Hkey_classes_root/wscript.shell/and HKEY_CLASSES_ROOT/WSCRIPT.SHELL.1/
Change to a different name, such as: Wscript.shell_changename or Wscript.shell.1_changename
You can call this component normally using this when you call it later.
Also change the CLSID value
Hkey_classes_root/wscript.shell/clsid/the value of the project
Hkey_classes_root/wscript.shell.1/clsid/the value of the project
It can also be deleted to prevent the harm of such Trojans.
Third, prohibit the use of shell.application components
Shell.Application can invoke the system kernel to run DOS basic commands
This can be prevented by modifying the registry to rename this component.
hkey_classes_root/shell.application/
And
Hkey_classes_root/shell.application.1/
Change to a different name, such as: Shell.application_changename or Shell.application.1_changename
You can call this component normally using this when you call it later.

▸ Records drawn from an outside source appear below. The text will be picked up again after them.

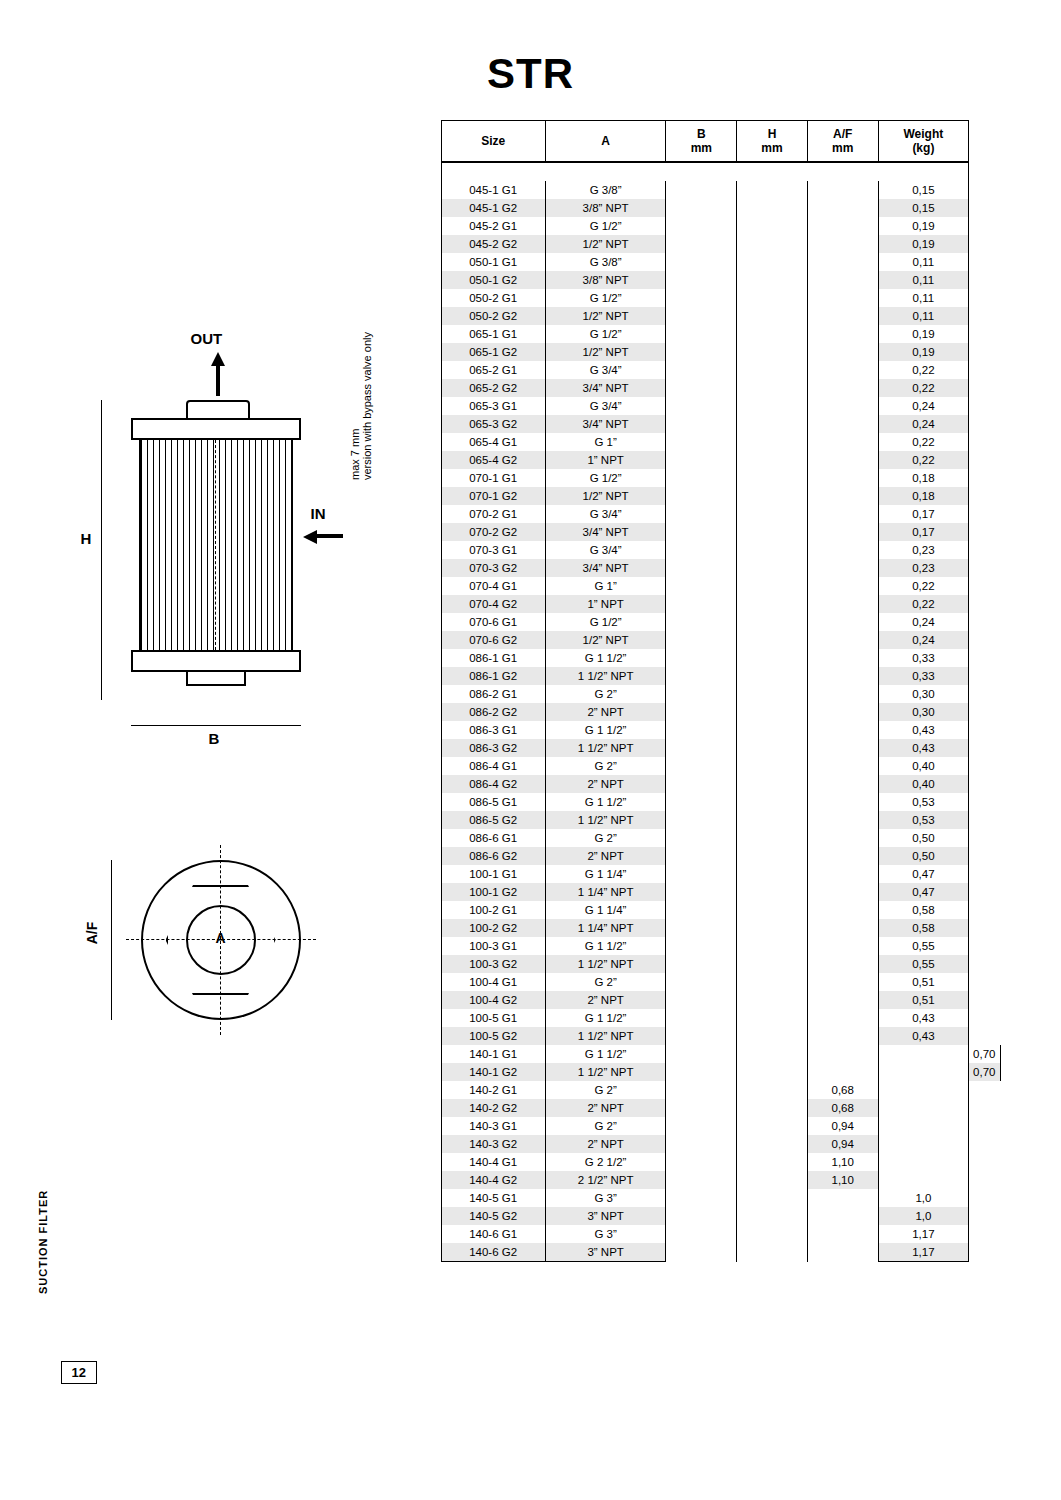STR
OUT
H
B
IN
max 7 mm
version with bypass valve only
A/F
A
| Size | A | B mm | H mm | A/F mm | Weight (kg) |
| --- | --- | --- | --- | --- | --- |
| 045-1 G1 | G 3/8” | | | | 0,15 |
| 045-1 G2 | 3/8” NPT | 0,15 |
| 045-2 G1 | G 1/2” | 0,19 |
| 045-2 G2 | 1/2” NPT | 0,19 |
| 050-1 G1 | G 3/8” | | | 0,11 |
| 050-1 G2 | 3/8” NPT | 0,11 |
| 050-2 G1 | G 1/2” | 0,11 |
| 050-2 G2 | 1/2” NPT | 0,11 |
| 065-1 G1 | G 1/2” | | | | 0,19 |
| 065-1 G2 | 1/2” NPT | 0,19 |
| 065-2 G1 | G 3/4” | 0,22 |
| 065-2 G2 | 3/4” NPT | 0,22 |
| 065-3 G1 | G 3/4” | | 0,24 |
| 065-3 G2 | 3/4” NPT | 0,24 |
| 065-4 G1 | G 1” | 0,22 |
| 065-4 G2 | 1” NPT | 0,22 |
| 070-1 G1 | G 1/2” | | | 0,18 |
| 070-1 G2 | 1/2” NPT | 0,18 |
| 070-2 G1 | G 3/4” | 0,17 |
| 070-2 G2 | 3/4” NPT | 0,17 |
| 070-3 G1 | G 3/4” | | 0,23 |
| 070-3 G2 | 3/4” NPT | 0,23 |
| 070-4 G1 | G 1” | 0,22 |
| 070-4 G2 | 1” NPT | 0,22 |
| 070-6 G1 | G 1/2” | | | | 0,24 |
| 070-6 G2 | 1/2” NPT | 0,24 |
| 086-1 G1 | G 1 1/2” | | | | 0,33 |
| 086-1 G2 | 1 1/2” NPT | 0,33 |
| 086-2 G1 | G 2” | 0,30 |
| 086-2 G2 | 2” NPT | 0,30 |
| 086-3 G1 | G 1 1/2” | | 0,43 |
| 086-3 G2 | 1 1/2” NPT | 0,43 |
| 086-4 G1 | G 2” | 0,40 |
| 086-4 G2 | 2” NPT | 0,40 |
| 086-5 G1 | G 1 1/2” | | 0,53 |
| 086-5 G2 | 1 1/2” NPT | 0,53 |
| 086-6 G1 | G 2” | 0,50 |
| 086-6 G2 | 2” NPT | 0,50 |
| 100-1 G1 | G 1 1/4” | | | 0,47 |
| 100-1 G2 | 1 1/4” NPT | 0,47 |
| 100-2 G1 | G 1 1/4” | | 0,58 |
| 100-2 G2 | 1 1/4” NPT | 0,58 |
| 100-3 G1 | G 1 1/2” | 0,55 |
| 100-3 G2 | 1 1/2” NPT | 0,55 |
| 100-4 G1 | G 2” | 0,51 |
| 100-4 G2 | 2” NPT | 0,51 |
| 100-5 G1 | G 1 1/2” | | 0,43 |
| 100-5 G2 | 1 1/2” NPT | 0,43 |
| 140-1 G1 | G 1 1/2” | | | | 0,70 |
| 140-1 G2 | 1 1/2” NPT | 0,70 |
| 140-2 G1 | G 2” | 0,68 |
| 140-2 G2 | 2” NPT | 0,68 |
| 140-3 G1 | G 2” | | 0,94 |
| 140-3 G2 | 2” NPT | 0,94 |
| 140-4 G1 | G 2 1/2” | | 1,10 |
| 140-4 G2 | 2 1/2” NPT | 1,10 |
| 140-5 G1 | G 3” | | 1,0 |
| 140-5 G2 | 3” NPT | 1,0 |
| 140-6 G1 | G 3” | | 1,17 |
| 140-6 G2 | 3” NPT | 1,17 |
SUCTION FILTER
12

Also change the CLSID value
Hkey_classes_root/shell.application/clsid/the value of the project
Hkey_classes_root/shell.application/clsid/the value of the project
It can also be deleted to prevent the harm of such Trojans.
Prevents the guest user from using Shell32.dll to prevent calls to this component.
2000 use command: cacls c:/winnt/system32/shell32.dll/e/d Guests
2003 use command: cacls c:/windows/system32/shell32.dll/e/d Guests
Note: The operation will not take effect until the Web service is restarted.
Iv. Call Cmd.exe
Disable Guests group user call Cmd.exe
2000 use command: cacls c:/winnt/system32/cmd.exe/e/d Guests
2003 use command: cacls c:/windows/system32/cmd.exe/e/d Guests
Through the above four steps to set the basic can prevent the current more popular Trojans, but the most effective way or through comprehensive security settings, the server, the security of the program to achieve a certain standard, the security level may be set higher to prevent more illegal intrusion.
C, prevent serv-u privilege elevation (applicable to previous version of serv-u6.0, then you can set the password directly)
Stop the Serv-u service first.
Open ServUDaemon.exe with UltraEdit
Find Ascii:localadministrator and #l @ $ak #.lk;0@p
Change to equal length of other characters on it, ServUAdmin.exe also deal with the same.
Also note that you set the permissions of the folder in which Serv-u is located, and do not let IIS anonymous users have read permissions, or else you may be able to analyze your administrator name and password as you modify the file. The Arjunolic ASP probe can be used to detect the security status of the system.